Et toc !
Je n’aime pas le développement personnel. Voilà, c’est dit. Je trouve ça con. Con, nian-nian, culpabilisant, débile, et une nouvelle fois, très très con.
« Le bonheur, c’est maintenant. »
« Vous êtes votre meilleur ami. »
Va te faire foutre.
Cette mode ne passe pas. Elle colle, elle pue, elle pullule. Tous ces petits évangélistes new age qui nous répètent qu’il faut s’affranchir de nos croyances limitantes, devenir "une meilleure version de soi-même" — j’ai envie de leur jeter un dictionnaire, et qu’ils s’étouffent avec. Derrière les sourires de yoga et les tisanes sans sucre, c’est pas la paix intérieure qu’on nous vend, c’est une idéologie. Frelatée. Ultra-libérale. Une start-up nation du bien-être.
On vous promet le nirvana, et ce qu’on vous file, c’est une prison dorée avec miroir grossissant. Dans cette secte soft, l’exploitation est totale : soi par soi. T’as pas réussi ? C’est parce que tu n’as pas voulu assez. T’as pas de taf ? Traverse la rue. T’es malheureux ? Achète-toi un tapis de yoga. L’axiome est simple : quand on veut, on peut. Et si tu peux pas, c’est que t’as pas voulu. Ferme-la, médite, achète le dernier bouquin du gourou de la semaine.

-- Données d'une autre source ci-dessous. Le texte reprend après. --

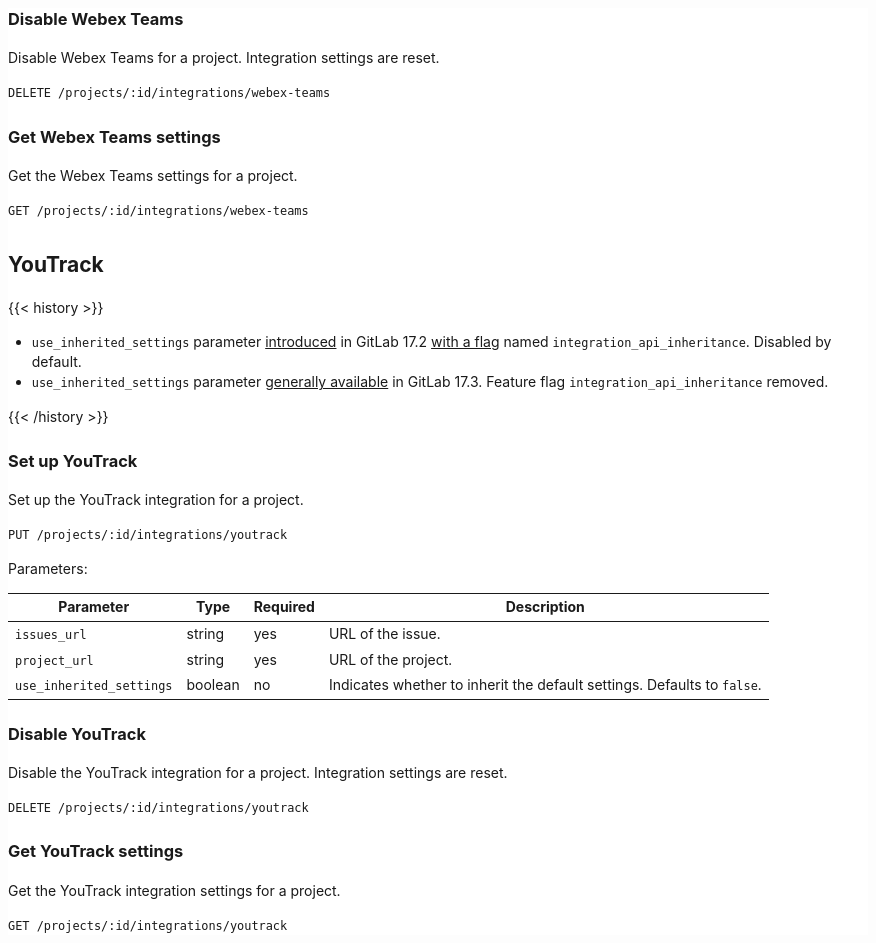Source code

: ### Disable Webex Teams

Disable Webex Teams for a project. Integration settings are reset.

```plaintext
DELETE /projects/:id/integrations/webex-teams
```

### Get Webex Teams settings

Get the Webex Teams settings for a project.

```plaintext
GET /projects/:id/integrations/webex-teams
```

## YouTrack

{{< history >}}

- `use_inherited_settings` parameter [introduced](https://gitlab.com/gitlab-org/gitlab/-/issues/467089) in GitLab 17.2 [with a flag](../administration/feature_flags.md) named `integration_api_inheritance`. Disabled by default.
- `use_inherited_settings` parameter [generally available](https://gitlab.com/gitlab-org/gitlab/-/issues/467186) in GitLab 17.3. Feature flag `integration_api_inheritance` removed.

{{< /history >}}

### Set up YouTrack

Set up the YouTrack integration for a project.

```plaintext
PUT /projects/:id/integrations/youtrack
```

Parameters:

| Parameter | Type | Required | Description |
| --------- | ---- | -------- | ----------- |
| `issues_url` | string | yes | URL of the issue. |
| `project_url` | string | yes | URL of the project. |
| `use_inherited_settings` | boolean | no | Indicates whether to inherit the default settings. Defaults to `false`. |

### Disable YouTrack

Disable the YouTrack integration for a project. Integration settings are reset.

```plaintext
DELETE /projects/:id/integrations/youtrack
```

### Get YouTrack settings

Get the YouTrack integration settings for a project.

```plaintext
GET /projects/:id/integrations/youtrack
```
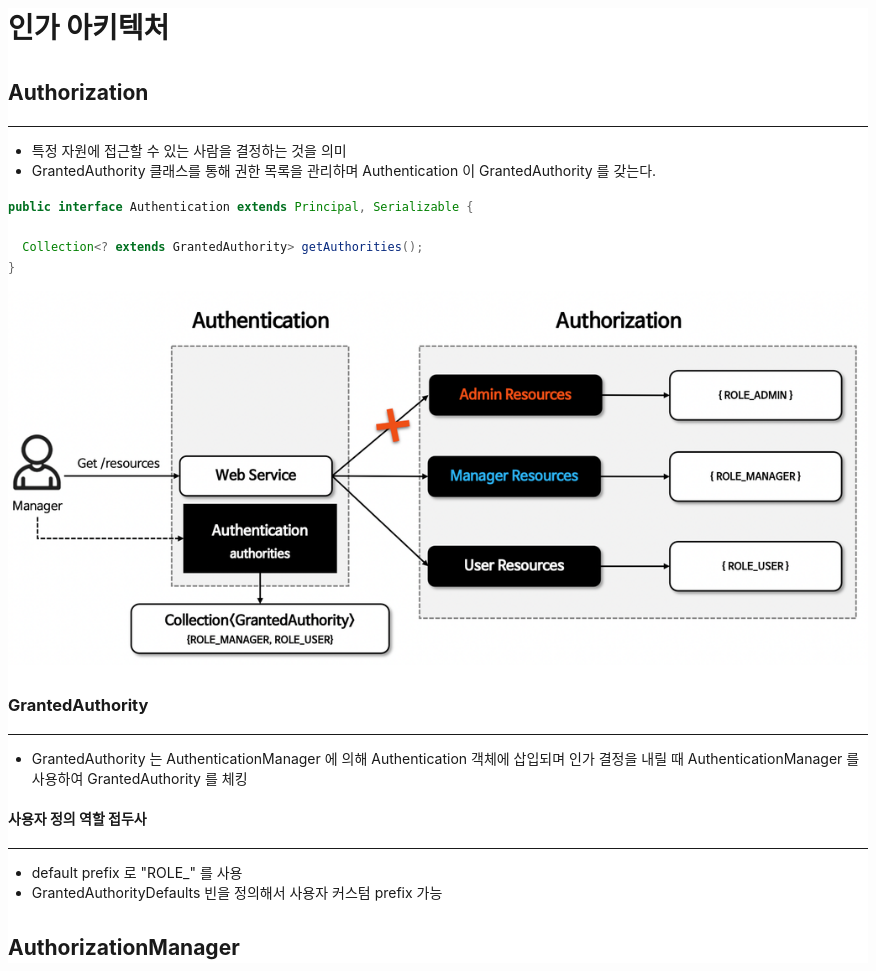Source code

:# 인가 아키텍처

## Authorization

***

- 특정 자원에 접근할 수 있는 사람을 결정하는 것을 의미
- GrantedAuthority 클래스를 통해 권한 목록을 관리하며 Authentication 이 GrantedAuthority 를 갖는다.

```java
public interface Authentication extends Principal, Serializable {

  Collection<? extends GrantedAuthority> getAuthorities();
}
```

![Authorization.png](img/section9/Authorization.png)

### GrantedAuthority

***

- GrantedAuthority 는 AuthenticationManager 에 의해 Authentication 객체에 삽입되며 인가 결정을 내릴 때
  AuthenticationManager 를 사용하여 GrantedAuthority 를 체킹

#### 사용자 정의 역할 접두사

***

- default prefix 로 "ROLE_" 를 사용
- GrantedAuthorityDefaults 빈을 정의해서 사용자 커스텀 prefix 가능

## AuthorizationManager
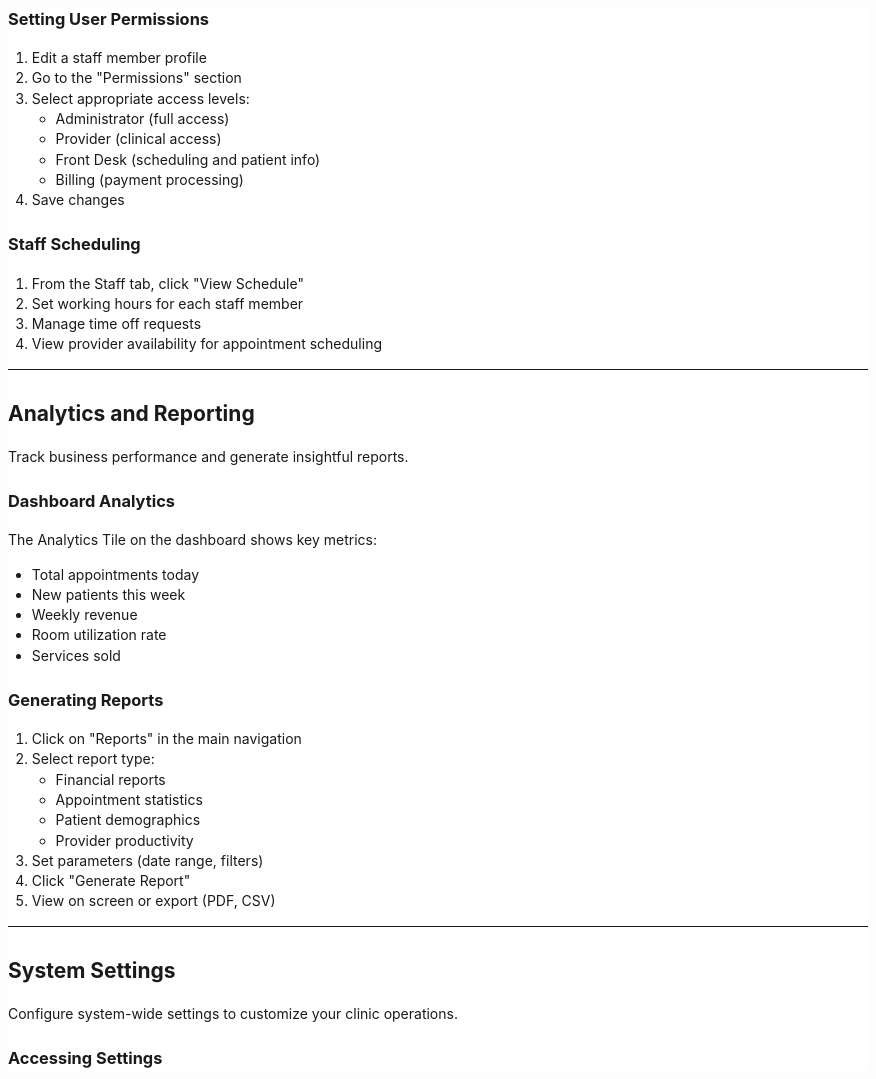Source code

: ### Setting User Permissions

1. Edit a staff member profile
2. Go to the "Permissions" section
3. Select appropriate access levels:
   - Administrator (full access)
   - Provider (clinical access)
   - Front Desk (scheduling and patient info)
   - Billing (payment processing)
4. Save changes

### Staff Scheduling

1. From the Staff tab, click "View Schedule"
2. Set working hours for each staff member
3. Manage time off requests
4. View provider availability for appointment scheduling

---

## Analytics and Reporting

Track business performance and generate insightful reports.

### Dashboard Analytics

The Analytics Tile on the dashboard shows key metrics:
- Total appointments today
- New patients this week
- Weekly revenue
- Room utilization rate
- Services sold

### Generating Reports

1. Click on "Reports" in the main navigation
2. Select report type:
   - Financial reports
   - Appointment statistics
   - Patient demographics
   - Provider productivity
3. Set parameters (date range, filters)
4. Click "Generate Report"
5. View on screen or export (PDF, CSV)

---

## System Settings

Configure system-wide settings to customize your clinic operations.

### Accessing Settings
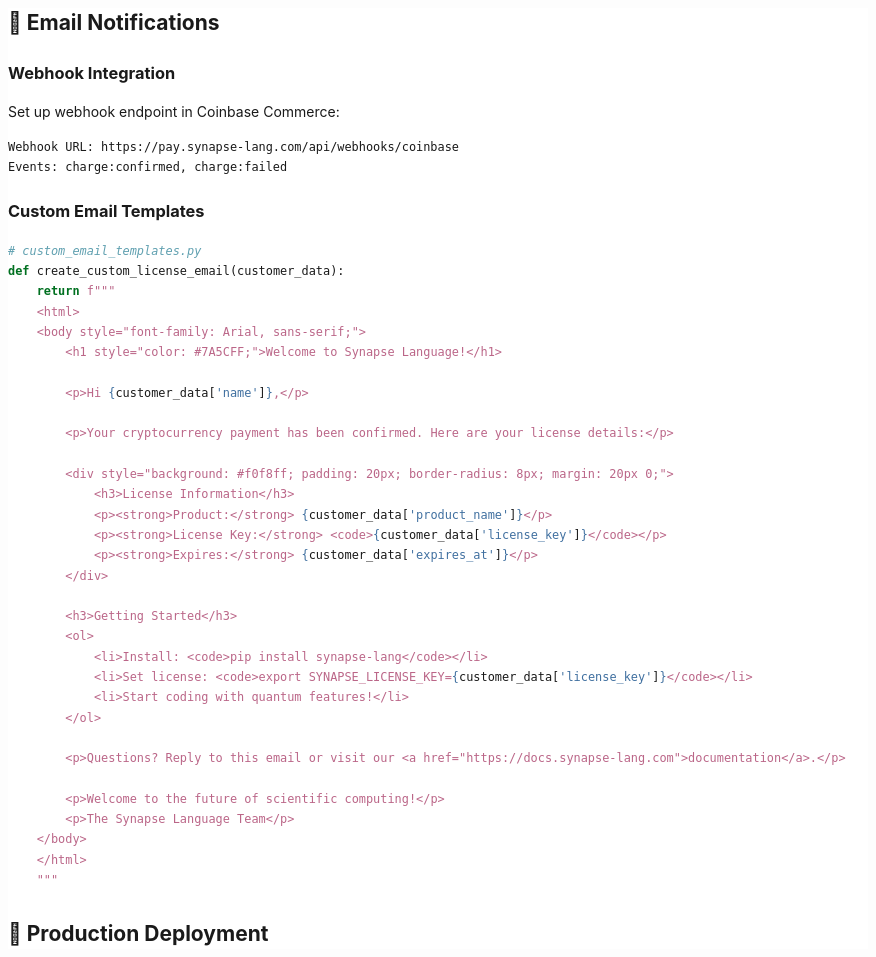 ## 📧 Email Notifications

### Webhook Integration

Set up webhook endpoint in Coinbase Commerce:
```
Webhook URL: https://pay.synapse-lang.com/api/webhooks/coinbase
Events: charge:confirmed, charge:failed
```

### Custom Email Templates

```python
# custom_email_templates.py
def create_custom_license_email(customer_data):
    return f"""
    <html>
    <body style="font-family: Arial, sans-serif;">
        <h1 style="color: #7A5CFF;">Welcome to Synapse Language!</h1>
        
        <p>Hi {customer_data['name']},</p>
        
        <p>Your cryptocurrency payment has been confirmed. Here are your license details:</p>
        
        <div style="background: #f0f8ff; padding: 20px; border-radius: 8px; margin: 20px 0;">
            <h3>License Information</h3>
            <p><strong>Product:</strong> {customer_data['product_name']}</p>
            <p><strong>License Key:</strong> <code>{customer_data['license_key']}</code></p>
            <p><strong>Expires:</strong> {customer_data['expires_at']}</p>
        </div>
        
        <h3>Getting Started</h3>
        <ol>
            <li>Install: <code>pip install synapse-lang</code></li>
            <li>Set license: <code>export SYNAPSE_LICENSE_KEY={customer_data['license_key']}</code></li>
            <li>Start coding with quantum features!</li>
        </ol>
        
        <p>Questions? Reply to this email or visit our <a href="https://docs.synapse-lang.com">documentation</a>.</p>
        
        <p>Welcome to the future of scientific computing!</p>
        <p>The Synapse Language Team</p>
    </body>
    </html>
    """
```

## 🚀 Production Deployment
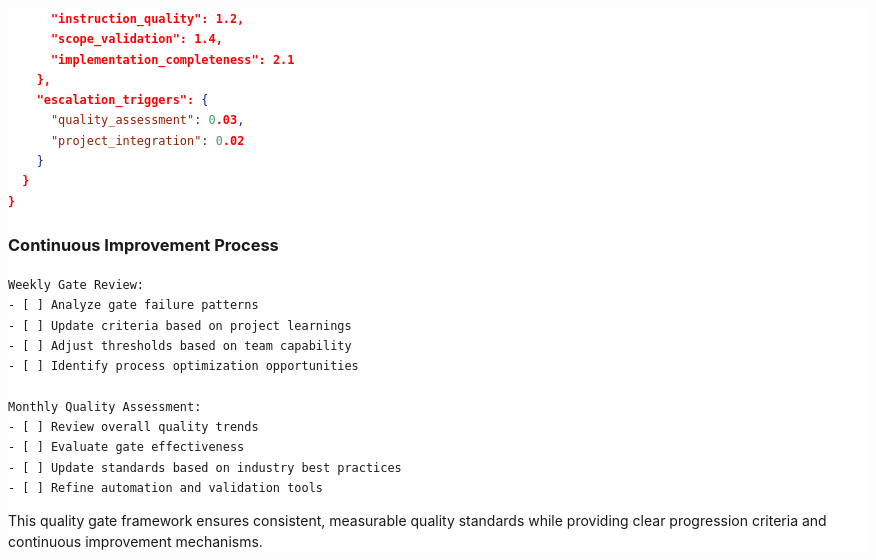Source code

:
 ```json
      "instruction_quality": 1.2,
      "scope_validation": 1.4,
      "implementation_completeness": 2.1
    },
    "escalation_triggers": {
      "quality_assessment": 0.03,
      "project_integration": 0.02
    }
  }
}
```

### Continuous Improvement Process
```
Weekly Gate Review:
- [ ] Analyze gate failure patterns
- [ ] Update criteria based on project learnings  
- [ ] Adjust thresholds based on team capability
- [ ] Identify process optimization opportunities

Monthly Quality Assessment:
- [ ] Review overall quality trends
- [ ] Evaluate gate effectiveness
- [ ] Update standards based on industry best practices
- [ ] Refine automation and validation tools
```

This quality gate framework ensures consistent, measurable quality standards while providing clear progression criteria and continuous improvement mechanisms.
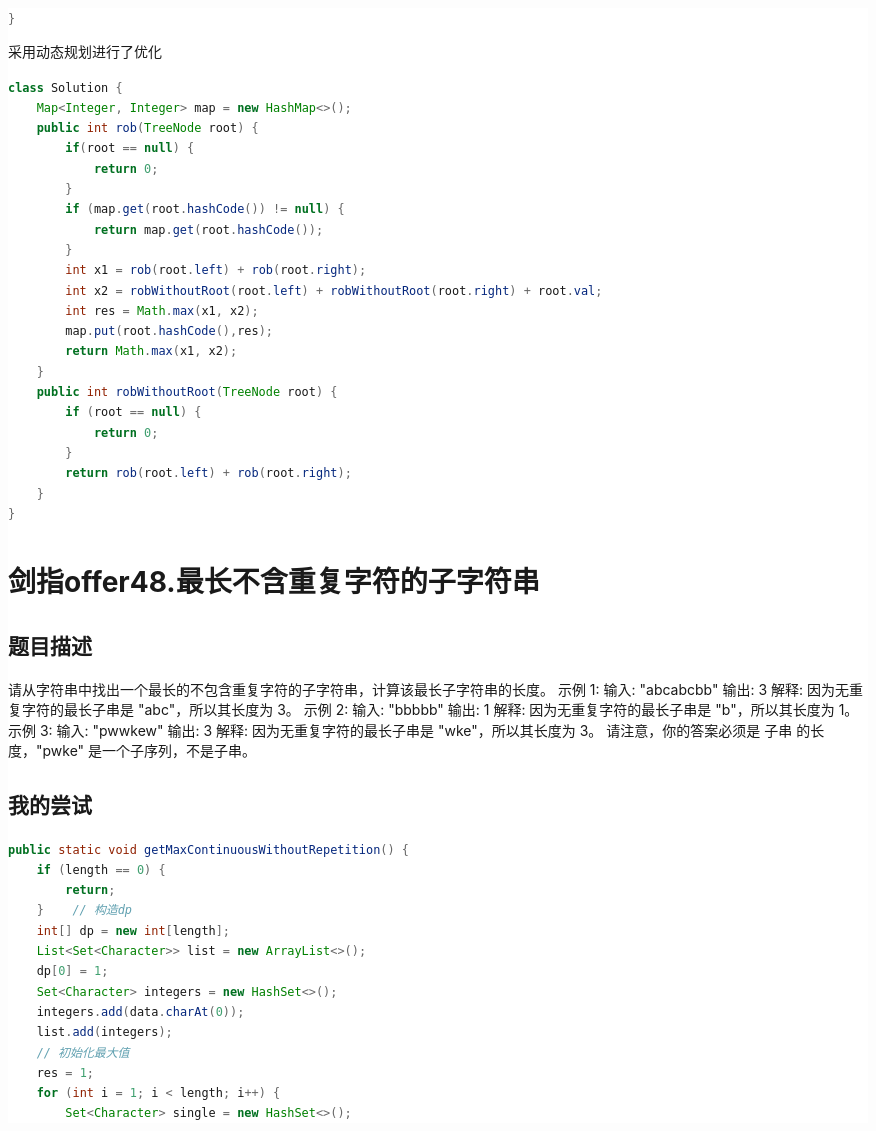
 ```java
}
```
采用动态规划进行了优化
```java
class Solution {
    Map<Integer, Integer> map = new HashMap<>();
    public int rob(TreeNode root) {
        if(root == null) {
            return 0;
        }
        if (map.get(root.hashCode()) != null) {
            return map.get(root.hashCode());
        }
        int x1 = rob(root.left) + rob(root.right);
        int x2 = robWithoutRoot(root.left) + robWithoutRoot(root.right) + root.val;
        int res = Math.max(x1, x2);
        map.put(root.hashCode(),res);
        return Math.max(x1, x2);
    }
    public int robWithoutRoot(TreeNode root) {
        if (root == null) {
            return 0;
        }
        return rob(root.left) + rob(root.right);
    }
}
```

# 剑指offer48.最长不含重复字符的子字符串

## 题目描述
请从字符串中找出一个最长的不包含重复字符的子字符串，计算该最长子字符串的长度。
示例 1:
输入: "abcabcbb"
输出: 3 
解释: 因为无重复字符的最长子串是 "abc"，所以其长度为 3。
示例 2:
输入: "bbbbb"
输出: 1
解释: 因为无重复字符的最长子串是 "b"，所以其长度为 1。
示例 3:
输入: "pwwkew"
输出: 3
解释: 因为无重复字符的最长子串是 "wke"，所以其长度为 3。
     请注意，你的答案必须是 子串 的长度，"pwke" 是一个子序列，不是子串。
## 我的尝试
```java
public static void getMaxContinuousWithoutRepetition() {  
    if (length == 0) {  
        return;  
    }    // 构造dp  
    int[] dp = new int[length];  
    List<Set<Character>> list = new ArrayList<>();  
    dp[0] = 1;  
    Set<Character> integers = new HashSet<>();  
    integers.add(data.charAt(0));  
    list.add(integers);  
    // 初始化最大值  
    res = 1;  
    for (int i = 1; i < length; i++) {  
        Set<Character> single = new HashSet<>();  
```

Tout ça me donne la nausée.
Je pense à ce patient palestinien, les yeux éclatés par la poussière et le deuil, qui a sorti sa fille d’un an et sa femme des gravats. Qu’est-ce que je devrais lui dire, moi ?
« Respirez par le ventre, monsieur. Vous allez voir, avec de la volonté, tout est possible. »
Mais allez tous crever avec votre détermination. Elle ne reconstruit pas un enfant. Elle ne ramène pas les morts. Elle ne paie pas un loyer. Elle ne suffit pas.
Et puis, on n’a pas de devoir d’être heureux. Ce n’est pas une obligation civique, ni un concours d’État. On peut, bien sûr. Mais on peut aussi s’en foutre. Lâcher prise, oui, mais pas comme ils l’entendent. Lâcher l’idée même de se foutre la paix pour mieux rentrer dans leurs cases. Je n’ai pas envie d’aller mieux pour ressembler à un influenceur LinkedIn sous Lexomil.
Non, je n’aime pas le développement personnel.
Je le gerbe.
Je vomis ses accords toltèques et son ton passif-agressif de DRH en reconversion.
Je crache sur cette religion molle, sur cette fabrique d’individualistes béats, sur ce monde où la souffrance est une erreur de paramétrage, un bug qu’il faudrait corriger à coups de mantras.
Moi, je crois aux failles, aux gueules froissées, aux gens qui vont mal sans plan de développement. Je crois aux ratés magnifiques, aux soirs de déprime sans solution miracle. Je crois à la dignité de ceux qui n'y arrivent pas.
Et je crois que parfois, juste parfois, ça suffit.